** Work to complete **
In the listing below, the lines starting with the line with "I need the bounding" and going on through the line with "Annotate this map: name" are to be reproduced exactly, and only those.

** Supplied data **
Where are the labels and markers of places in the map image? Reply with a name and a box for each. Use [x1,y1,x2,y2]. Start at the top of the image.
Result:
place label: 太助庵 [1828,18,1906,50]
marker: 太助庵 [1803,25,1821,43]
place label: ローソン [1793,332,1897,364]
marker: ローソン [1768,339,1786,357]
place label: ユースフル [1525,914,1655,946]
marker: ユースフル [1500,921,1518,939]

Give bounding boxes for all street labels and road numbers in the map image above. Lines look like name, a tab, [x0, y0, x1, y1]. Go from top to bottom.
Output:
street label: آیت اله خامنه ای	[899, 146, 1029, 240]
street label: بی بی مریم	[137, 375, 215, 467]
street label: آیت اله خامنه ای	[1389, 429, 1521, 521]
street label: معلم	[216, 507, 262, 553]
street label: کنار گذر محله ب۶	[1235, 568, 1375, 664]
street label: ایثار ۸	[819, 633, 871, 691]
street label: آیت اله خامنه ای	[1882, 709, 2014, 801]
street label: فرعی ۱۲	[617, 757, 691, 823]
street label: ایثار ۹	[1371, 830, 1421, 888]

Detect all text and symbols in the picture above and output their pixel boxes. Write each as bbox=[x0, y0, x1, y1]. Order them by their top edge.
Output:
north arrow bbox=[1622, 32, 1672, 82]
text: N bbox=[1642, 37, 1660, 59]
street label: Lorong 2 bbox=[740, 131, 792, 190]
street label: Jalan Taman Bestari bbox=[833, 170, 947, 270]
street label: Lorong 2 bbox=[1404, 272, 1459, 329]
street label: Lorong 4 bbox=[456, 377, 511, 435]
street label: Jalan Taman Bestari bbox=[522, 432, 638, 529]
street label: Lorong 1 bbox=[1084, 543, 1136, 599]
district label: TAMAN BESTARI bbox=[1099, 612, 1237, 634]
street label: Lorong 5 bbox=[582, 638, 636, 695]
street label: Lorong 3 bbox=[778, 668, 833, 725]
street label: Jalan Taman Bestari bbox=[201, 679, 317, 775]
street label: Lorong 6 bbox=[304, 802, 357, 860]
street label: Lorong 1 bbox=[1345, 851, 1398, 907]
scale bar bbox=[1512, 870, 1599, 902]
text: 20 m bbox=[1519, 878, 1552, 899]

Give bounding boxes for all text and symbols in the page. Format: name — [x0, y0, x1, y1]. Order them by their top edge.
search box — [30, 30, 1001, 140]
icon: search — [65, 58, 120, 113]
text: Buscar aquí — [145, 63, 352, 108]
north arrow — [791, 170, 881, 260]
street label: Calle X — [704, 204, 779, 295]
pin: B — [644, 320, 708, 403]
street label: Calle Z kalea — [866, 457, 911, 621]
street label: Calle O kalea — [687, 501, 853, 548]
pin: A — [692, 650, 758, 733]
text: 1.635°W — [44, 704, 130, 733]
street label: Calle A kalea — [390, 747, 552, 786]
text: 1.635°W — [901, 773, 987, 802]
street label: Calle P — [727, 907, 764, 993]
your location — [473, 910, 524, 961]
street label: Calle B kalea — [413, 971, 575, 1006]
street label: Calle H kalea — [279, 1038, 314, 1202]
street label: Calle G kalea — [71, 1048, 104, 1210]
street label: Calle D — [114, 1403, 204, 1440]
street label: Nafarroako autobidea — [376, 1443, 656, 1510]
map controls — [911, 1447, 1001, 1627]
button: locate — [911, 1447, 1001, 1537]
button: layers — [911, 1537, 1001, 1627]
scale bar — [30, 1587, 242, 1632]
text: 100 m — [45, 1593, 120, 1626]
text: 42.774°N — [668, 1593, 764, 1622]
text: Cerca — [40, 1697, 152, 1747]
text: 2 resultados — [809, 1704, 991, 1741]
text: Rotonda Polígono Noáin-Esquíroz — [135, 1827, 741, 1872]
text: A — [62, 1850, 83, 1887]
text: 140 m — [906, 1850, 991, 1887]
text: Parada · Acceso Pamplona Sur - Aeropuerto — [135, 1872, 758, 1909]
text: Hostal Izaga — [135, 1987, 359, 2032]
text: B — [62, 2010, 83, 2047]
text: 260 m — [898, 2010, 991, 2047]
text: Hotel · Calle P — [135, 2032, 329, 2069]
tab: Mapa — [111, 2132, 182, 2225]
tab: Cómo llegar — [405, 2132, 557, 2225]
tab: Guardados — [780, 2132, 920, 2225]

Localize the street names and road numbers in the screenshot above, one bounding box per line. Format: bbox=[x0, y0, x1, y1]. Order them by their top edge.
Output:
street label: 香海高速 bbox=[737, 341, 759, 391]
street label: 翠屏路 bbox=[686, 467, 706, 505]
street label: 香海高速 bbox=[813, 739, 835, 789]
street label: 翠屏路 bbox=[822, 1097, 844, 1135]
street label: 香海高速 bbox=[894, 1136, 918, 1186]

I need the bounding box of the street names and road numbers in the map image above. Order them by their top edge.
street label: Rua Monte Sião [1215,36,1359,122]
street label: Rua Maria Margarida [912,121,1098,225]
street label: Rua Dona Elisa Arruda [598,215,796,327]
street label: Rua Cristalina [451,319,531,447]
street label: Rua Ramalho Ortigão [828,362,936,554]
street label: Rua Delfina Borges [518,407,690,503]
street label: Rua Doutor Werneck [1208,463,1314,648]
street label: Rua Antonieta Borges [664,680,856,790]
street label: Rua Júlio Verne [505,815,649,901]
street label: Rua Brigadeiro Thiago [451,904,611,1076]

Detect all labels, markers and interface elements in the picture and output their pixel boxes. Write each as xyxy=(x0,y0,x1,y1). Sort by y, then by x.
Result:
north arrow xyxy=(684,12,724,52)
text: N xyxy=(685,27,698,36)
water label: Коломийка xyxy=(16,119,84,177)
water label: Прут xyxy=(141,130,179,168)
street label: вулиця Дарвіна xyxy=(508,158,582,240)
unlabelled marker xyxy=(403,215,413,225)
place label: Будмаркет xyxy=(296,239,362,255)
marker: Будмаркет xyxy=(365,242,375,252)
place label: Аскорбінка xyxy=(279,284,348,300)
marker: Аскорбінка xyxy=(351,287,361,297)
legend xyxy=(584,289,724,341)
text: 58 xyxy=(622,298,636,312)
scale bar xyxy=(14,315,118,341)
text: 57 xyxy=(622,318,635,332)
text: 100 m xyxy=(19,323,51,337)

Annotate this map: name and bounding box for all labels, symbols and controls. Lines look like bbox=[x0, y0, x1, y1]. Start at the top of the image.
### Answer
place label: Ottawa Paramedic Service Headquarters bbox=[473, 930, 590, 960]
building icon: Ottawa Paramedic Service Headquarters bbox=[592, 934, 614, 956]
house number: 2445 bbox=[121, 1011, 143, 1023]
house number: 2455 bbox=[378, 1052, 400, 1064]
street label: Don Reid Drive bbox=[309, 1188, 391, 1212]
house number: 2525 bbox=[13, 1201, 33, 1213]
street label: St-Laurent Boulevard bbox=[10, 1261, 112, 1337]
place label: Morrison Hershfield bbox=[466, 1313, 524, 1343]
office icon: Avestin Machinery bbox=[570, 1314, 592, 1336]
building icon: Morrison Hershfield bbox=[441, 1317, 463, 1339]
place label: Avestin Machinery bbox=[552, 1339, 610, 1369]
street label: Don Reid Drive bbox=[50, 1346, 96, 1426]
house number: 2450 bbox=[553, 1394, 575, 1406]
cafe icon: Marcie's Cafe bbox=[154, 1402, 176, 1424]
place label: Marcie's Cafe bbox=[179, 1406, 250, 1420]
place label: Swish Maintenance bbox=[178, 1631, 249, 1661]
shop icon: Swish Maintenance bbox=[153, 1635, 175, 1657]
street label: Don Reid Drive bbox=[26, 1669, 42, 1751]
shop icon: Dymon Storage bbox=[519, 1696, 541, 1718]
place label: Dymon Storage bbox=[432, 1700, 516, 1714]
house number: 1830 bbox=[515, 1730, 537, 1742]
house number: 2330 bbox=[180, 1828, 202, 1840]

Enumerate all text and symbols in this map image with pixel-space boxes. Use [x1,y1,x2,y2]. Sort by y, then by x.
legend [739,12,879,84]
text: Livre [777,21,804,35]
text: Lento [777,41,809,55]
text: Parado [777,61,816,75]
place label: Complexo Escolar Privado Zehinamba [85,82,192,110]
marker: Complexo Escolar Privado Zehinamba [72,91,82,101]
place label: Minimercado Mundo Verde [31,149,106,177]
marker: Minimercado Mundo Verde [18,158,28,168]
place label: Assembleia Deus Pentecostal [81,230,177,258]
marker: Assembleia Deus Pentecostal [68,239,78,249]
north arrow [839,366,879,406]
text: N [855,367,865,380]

** Solution **
I need the bounding box of the street names and road numbers in the map image above. Order them by their top edge.
street label: Rua Monte Sião [1215,36,1359,122]
street label: Rua Maria Margarida [912,121,1098,225]
street label: Rua Dona Elisa Arruda [598,215,796,327]
street label: Rua Cristalina [451,319,531,447]
street label: Rua Ramalho Ortigão [828,362,936,554]
street label: Rua Delfina Borges [518,407,690,503]
street label: Rua Doutor Werneck [1208,463,1314,648]
street label: Rua Antonieta Borges [664,680,856,790]
street label: Rua Júlio Verne [505,815,649,901]
street label: Rua Brigadeiro Thiago [451,904,611,1076]

Detect all labels, markers and interface elements in the picture and output their pixel boxes. Write each as xyxy=(x0,y0,x1,y1). Sort by y, then by x.
Result:
north arrow xyxy=(684,12,724,52)
text: N xyxy=(685,27,698,36)
water label: Коломийка xyxy=(16,119,84,177)
water label: Прут xyxy=(141,130,179,168)
street label: вулиця Дарвіна xyxy=(508,158,582,240)
unlabelled marker xyxy=(403,215,413,225)
place label: Будмаркет xyxy=(296,239,362,255)
marker: Будмаркет xyxy=(365,242,375,252)
place label: Аскорбінка xyxy=(279,284,348,300)
marker: Аскорбінка xyxy=(351,287,361,297)
legend xyxy=(584,289,724,341)
text: 58 xyxy=(622,298,636,312)
scale bar xyxy=(14,315,118,341)
text: 57 xyxy=(622,318,635,332)
text: 100 m xyxy=(19,323,51,337)

Annotate this map: name and bounding box for all labels, symbols and controls. Lines look like bbox=[x0, y0, x1, y1]. Start at the top of the image.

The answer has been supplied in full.